Maja - if child is struggling to grasp the rule when taught implicitly, they are likely to be the very children in the class who will struggle to grasp it explicitly. And what makes you think phonics is only being taught to five and six year olds? Let's talk about the process for seven and eight year olds, when teasing and humiliation is more of an issue - listening to a word being sounded out when you already know it can be intensely irritating and that needs to be acknowledged because a secure learning environment is paramount.
Maja and Cecily - I don't know if you are only familiar with small class sizes where one-to-one attention is the norm, but this is not the environment in which most children in which most children learn to read. Perhaps you could reflect on how much time your children have had sounding out words to you in a very safe and affirming space and then imagine their progress without your input.
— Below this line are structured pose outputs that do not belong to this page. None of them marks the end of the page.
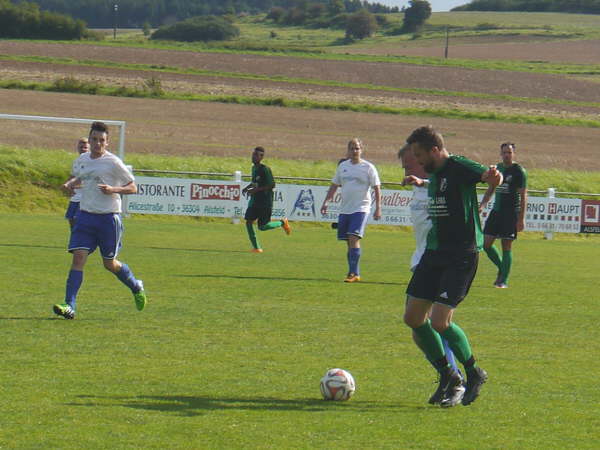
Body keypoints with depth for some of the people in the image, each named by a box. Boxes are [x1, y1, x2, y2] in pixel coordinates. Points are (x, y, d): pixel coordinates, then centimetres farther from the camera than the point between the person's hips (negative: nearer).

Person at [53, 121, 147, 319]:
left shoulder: (113, 162, -8)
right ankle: (69, 306, -17)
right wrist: (70, 184, 6)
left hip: (109, 217, -4)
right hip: (85, 215, 4)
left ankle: (136, 287, 36)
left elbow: (133, 188, -4)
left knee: (110, 264, 6)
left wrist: (113, 189, -21)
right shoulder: (82, 160, 8)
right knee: (78, 257, -12)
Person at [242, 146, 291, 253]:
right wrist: (247, 187, 7)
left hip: (265, 202, -8)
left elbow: (272, 185, -19)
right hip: (254, 201, 8)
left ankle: (282, 222, 20)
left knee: (262, 227, -5)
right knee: (248, 222, -6)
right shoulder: (254, 168, 10)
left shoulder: (265, 169, -15)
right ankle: (256, 247, 1)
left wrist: (255, 190, -22)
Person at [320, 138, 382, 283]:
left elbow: (377, 188, -2)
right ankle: (353, 273, 15)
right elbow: (334, 185, 19)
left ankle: (354, 273, -20)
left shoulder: (368, 167, -2)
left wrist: (378, 208, -9)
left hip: (361, 209, -5)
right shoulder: (342, 166, 11)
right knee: (349, 242, 7)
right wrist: (325, 202, 12)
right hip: (344, 209, 5)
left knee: (354, 238, -18)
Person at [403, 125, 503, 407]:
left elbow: (488, 176, -28)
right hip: (434, 252, 9)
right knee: (413, 318, 5)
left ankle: (474, 374, 6)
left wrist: (492, 176, -50)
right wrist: (421, 183, 48)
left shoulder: (458, 167, -12)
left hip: (461, 256, -9)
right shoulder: (435, 174, 14)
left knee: (440, 322, -16)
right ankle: (448, 377, 19)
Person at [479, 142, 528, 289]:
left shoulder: (519, 171, -6)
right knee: (486, 243, 1)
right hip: (496, 210, 6)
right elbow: (490, 189, 22)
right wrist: (482, 205, 6)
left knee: (507, 246, -4)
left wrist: (521, 219, -13)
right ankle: (501, 268, 22)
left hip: (511, 212, -6)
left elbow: (523, 196, -8)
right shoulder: (497, 168, 12)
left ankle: (504, 280, 3)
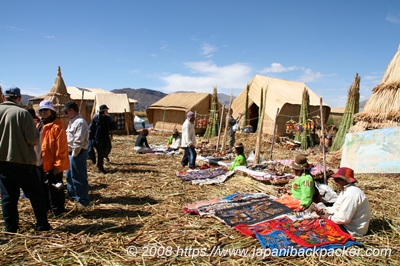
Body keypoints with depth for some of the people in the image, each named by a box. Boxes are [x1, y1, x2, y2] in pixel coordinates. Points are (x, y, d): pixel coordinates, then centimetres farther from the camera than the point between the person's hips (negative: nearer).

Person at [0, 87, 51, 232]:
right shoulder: (22, 113, -14)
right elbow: (33, 140, -15)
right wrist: (37, 133, 5)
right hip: (22, 161, -4)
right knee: (36, 194, 9)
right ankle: (42, 225, 16)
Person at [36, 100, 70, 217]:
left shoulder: (57, 126, -15)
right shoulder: (39, 125, 13)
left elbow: (61, 147, -19)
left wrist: (58, 164, -19)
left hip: (52, 164, -9)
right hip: (40, 163, 9)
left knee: (53, 187, 2)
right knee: (43, 187, 19)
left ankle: (57, 209, 15)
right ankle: (46, 206, 35)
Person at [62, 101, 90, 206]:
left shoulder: (80, 122, -19)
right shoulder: (73, 121, 15)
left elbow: (78, 141, -23)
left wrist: (74, 154, -18)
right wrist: (70, 153, 13)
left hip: (78, 154, -11)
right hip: (71, 153, 11)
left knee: (78, 177, -3)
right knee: (69, 175, 22)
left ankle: (83, 200, 9)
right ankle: (72, 195, 38)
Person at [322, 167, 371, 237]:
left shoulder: (351, 193, -26)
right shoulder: (346, 190, 8)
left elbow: (344, 218, -28)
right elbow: (336, 208, 14)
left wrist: (329, 218, -13)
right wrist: (323, 210, 0)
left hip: (353, 230, -10)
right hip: (347, 224, 10)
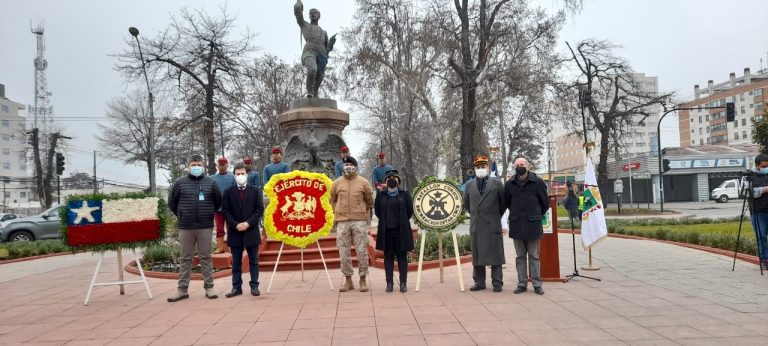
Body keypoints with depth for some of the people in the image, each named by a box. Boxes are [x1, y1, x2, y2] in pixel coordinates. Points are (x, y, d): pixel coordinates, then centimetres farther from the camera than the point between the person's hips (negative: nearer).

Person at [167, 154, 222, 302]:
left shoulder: (211, 183, 4)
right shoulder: (180, 183, 3)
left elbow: (218, 201, 14)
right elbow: (171, 202, 12)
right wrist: (181, 216, 10)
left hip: (205, 227, 0)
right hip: (185, 227, 0)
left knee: (206, 257, 5)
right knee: (186, 258, 7)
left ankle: (209, 287, 11)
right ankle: (182, 289, 12)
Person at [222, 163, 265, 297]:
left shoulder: (255, 190, 4)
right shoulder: (228, 192, 6)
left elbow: (260, 209, -1)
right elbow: (225, 211, 1)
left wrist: (248, 223, -13)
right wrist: (235, 225, -12)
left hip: (252, 231, -1)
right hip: (235, 232, 1)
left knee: (253, 260, 4)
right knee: (236, 262, 6)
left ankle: (254, 286, 10)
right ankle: (236, 287, 11)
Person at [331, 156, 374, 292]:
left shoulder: (363, 182, 2)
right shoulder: (337, 183, 6)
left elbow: (369, 201, 12)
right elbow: (333, 200, 19)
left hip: (360, 221, -1)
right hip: (342, 222, 2)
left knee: (362, 251, -1)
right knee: (344, 252, 3)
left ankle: (363, 280, 10)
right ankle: (348, 281, 14)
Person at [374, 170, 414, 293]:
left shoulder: (405, 194, 5)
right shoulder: (381, 196, 9)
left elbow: (410, 211, 6)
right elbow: (377, 211, 13)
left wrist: (402, 222, 9)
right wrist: (386, 221, 11)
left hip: (401, 231, -1)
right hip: (386, 231, 1)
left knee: (402, 256, 2)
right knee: (388, 257, 4)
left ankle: (403, 283, 8)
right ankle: (389, 283, 9)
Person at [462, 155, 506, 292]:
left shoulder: (497, 183, 2)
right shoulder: (469, 185, 11)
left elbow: (504, 202, 8)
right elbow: (466, 202, 23)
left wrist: (497, 215, 12)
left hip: (492, 224, -3)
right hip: (476, 225, 3)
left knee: (495, 254, 0)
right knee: (477, 255, 6)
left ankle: (497, 283, 4)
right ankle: (479, 282, 13)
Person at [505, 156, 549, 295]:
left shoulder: (537, 182, -4)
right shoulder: (509, 184, 4)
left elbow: (545, 203, 6)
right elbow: (507, 202, 19)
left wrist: (536, 216, 12)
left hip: (533, 225, -2)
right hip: (516, 225, 2)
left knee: (534, 257, 4)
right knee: (520, 256, 9)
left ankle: (537, 284, 11)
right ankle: (522, 284, 15)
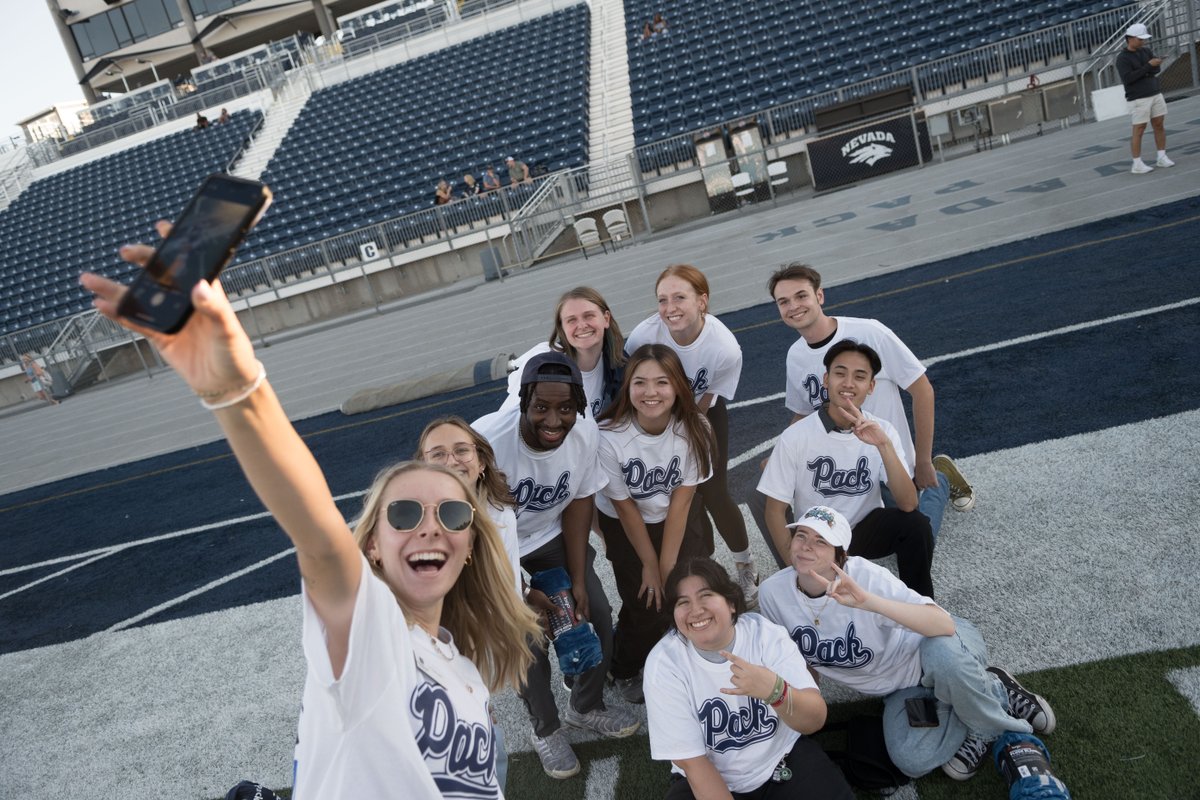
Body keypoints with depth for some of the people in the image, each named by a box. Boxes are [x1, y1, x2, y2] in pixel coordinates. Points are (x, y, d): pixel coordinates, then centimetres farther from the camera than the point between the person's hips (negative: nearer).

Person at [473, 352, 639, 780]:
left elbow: (579, 502, -8)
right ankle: (545, 730, 22)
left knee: (596, 616, 3)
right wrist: (519, 590, -20)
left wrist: (578, 580, -9)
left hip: (551, 537, 4)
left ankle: (586, 707, 32)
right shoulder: (487, 441, -36)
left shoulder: (586, 433, -23)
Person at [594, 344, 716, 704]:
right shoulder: (609, 436, -29)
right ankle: (625, 672, 24)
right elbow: (625, 506, -16)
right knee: (648, 606, -8)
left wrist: (668, 565, -13)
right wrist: (650, 565, -8)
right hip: (624, 525, -2)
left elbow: (681, 498, -15)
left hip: (677, 519, 2)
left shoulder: (694, 428, -22)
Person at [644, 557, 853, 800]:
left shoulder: (766, 635, -15)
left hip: (786, 760, 1)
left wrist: (775, 690, -42)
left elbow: (815, 721, -22)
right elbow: (692, 761, -14)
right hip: (705, 780, -1)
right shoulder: (664, 663, -18)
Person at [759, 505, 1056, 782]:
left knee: (941, 652, -41)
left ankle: (993, 708, -7)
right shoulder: (772, 592, -17)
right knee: (912, 762, -22)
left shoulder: (864, 576, -29)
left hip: (946, 648, -4)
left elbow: (944, 625, -41)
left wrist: (867, 601, -51)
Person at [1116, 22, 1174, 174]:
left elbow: (1157, 69, 3)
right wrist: (1148, 66, -21)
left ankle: (1162, 157, 16)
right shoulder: (1122, 58, -8)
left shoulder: (1146, 51, 10)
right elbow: (1127, 78, -20)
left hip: (1155, 95, 6)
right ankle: (1137, 165, -1)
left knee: (1159, 125, 7)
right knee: (1139, 130, -5)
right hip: (1138, 99, -6)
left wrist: (1140, 73, -16)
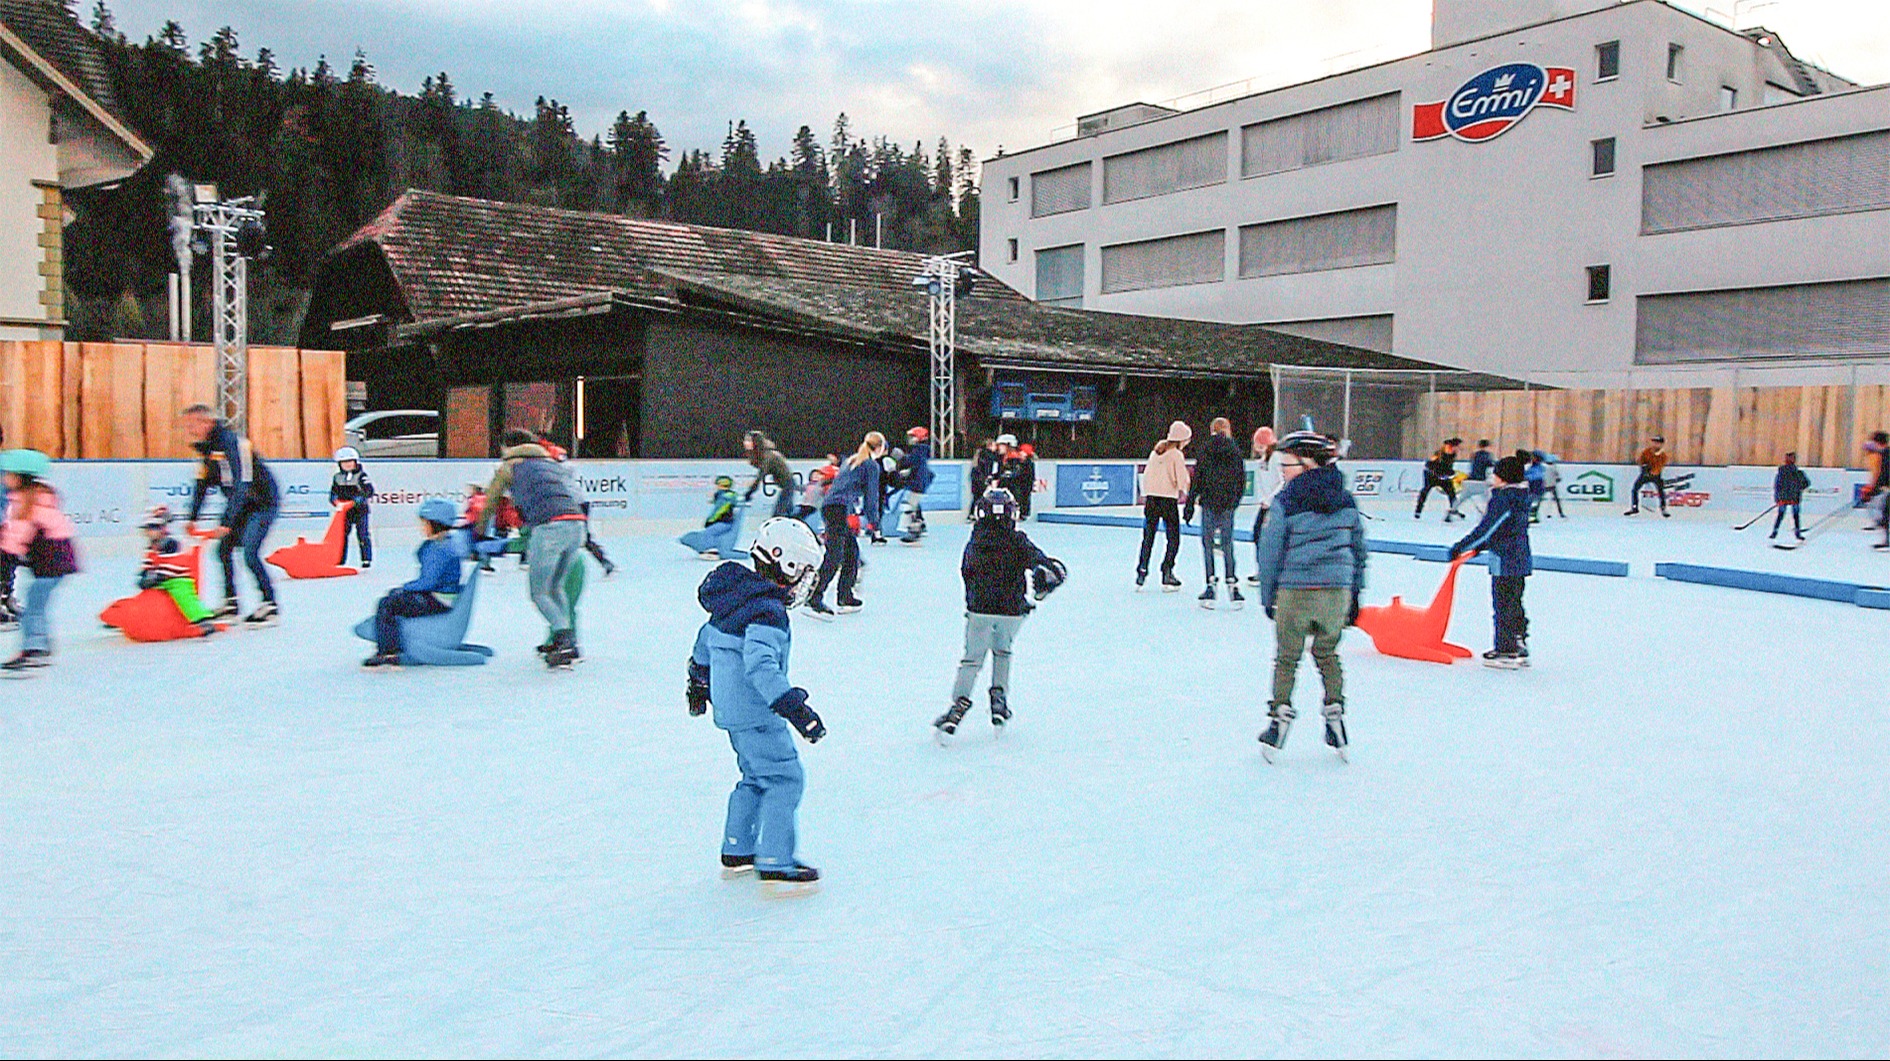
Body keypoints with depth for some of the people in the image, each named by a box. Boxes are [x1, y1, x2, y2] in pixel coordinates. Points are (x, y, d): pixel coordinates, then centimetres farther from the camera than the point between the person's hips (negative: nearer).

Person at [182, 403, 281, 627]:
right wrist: (192, 519, 2)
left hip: (264, 502, -9)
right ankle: (230, 603, 17)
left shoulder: (230, 443, -25)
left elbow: (239, 486, -32)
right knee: (224, 548, 7)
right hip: (243, 504, 9)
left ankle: (270, 607, -10)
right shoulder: (204, 447, 4)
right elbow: (202, 485, 10)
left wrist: (226, 523, -36)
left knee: (250, 552, -18)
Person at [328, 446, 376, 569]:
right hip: (344, 511, 4)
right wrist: (335, 500, -7)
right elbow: (333, 492, 14)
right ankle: (340, 560, 14)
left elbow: (369, 490, -12)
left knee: (363, 535, -3)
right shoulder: (337, 477, 9)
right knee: (341, 535, 6)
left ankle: (367, 559, 3)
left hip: (360, 511, -4)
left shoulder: (361, 475, -5)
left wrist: (362, 498, -27)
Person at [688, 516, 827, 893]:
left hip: (731, 708, 10)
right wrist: (794, 707, -36)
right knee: (785, 779, -6)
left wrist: (699, 680, 38)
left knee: (756, 777, 21)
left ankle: (736, 852, 30)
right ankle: (774, 865, -6)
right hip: (756, 714, -10)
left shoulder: (738, 598, 10)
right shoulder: (767, 611, -21)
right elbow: (761, 666, -32)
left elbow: (706, 638, 24)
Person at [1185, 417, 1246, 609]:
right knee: (1227, 544, 7)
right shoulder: (1235, 450, 3)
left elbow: (1197, 479, -4)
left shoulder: (1206, 450, -3)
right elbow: (1242, 480, 7)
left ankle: (1210, 585, 1)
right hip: (1228, 505, 2)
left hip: (1209, 502, -2)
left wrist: (1190, 504, 0)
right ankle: (1232, 585, 2)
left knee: (1207, 543, 5)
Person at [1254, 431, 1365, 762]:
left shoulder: (1286, 500, -7)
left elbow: (1271, 551, -4)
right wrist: (1354, 595, 21)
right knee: (1327, 653, 19)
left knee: (1287, 658, 8)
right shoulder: (1346, 500, 8)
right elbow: (1358, 548, 13)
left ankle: (1280, 716, 7)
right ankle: (1334, 711, 15)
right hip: (1338, 589, 4)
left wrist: (1267, 595, 6)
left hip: (1295, 590, -4)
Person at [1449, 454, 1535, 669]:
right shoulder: (1522, 496, 12)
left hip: (1505, 561, -9)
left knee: (1503, 606, -2)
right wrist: (1483, 545, 21)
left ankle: (1506, 652, 2)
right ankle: (1520, 649, 23)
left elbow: (1486, 528, -19)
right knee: (1515, 605, 16)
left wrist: (1461, 547, -14)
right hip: (1521, 559, 9)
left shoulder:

Cecily - Your point about known vocabulary doesn't go far enough. There will always be words that children don't know and it's likely to be the less able children who don't know them. Also, it can be paralysing for children to know that they are supposed to know the words they are sounding out. Have you ever said "Come on, you know this?". I've heard it so often! Along with a titter from bored, more able children who are, quite understandably, assuming that it's easier to read a word you 'know' than a word you don't.
Aside from a TESOL diploma with some overseas experience of primary level teaching, I've also entered a school to intensively teach reading to (amongst others) a very gifted, autistic seven year old on a one-to-one basis over the course of an academic year. I hold an MA in the Written and Verbal Arts and have carried out multidisciplinary postgraduate research relating to children and their treatment of written stories. I've also volunteered extensively in a number of different schools, listening to children work with stories in real-time. But I'm not a professional primary school teacher and my observations come from the 'outside', if you like.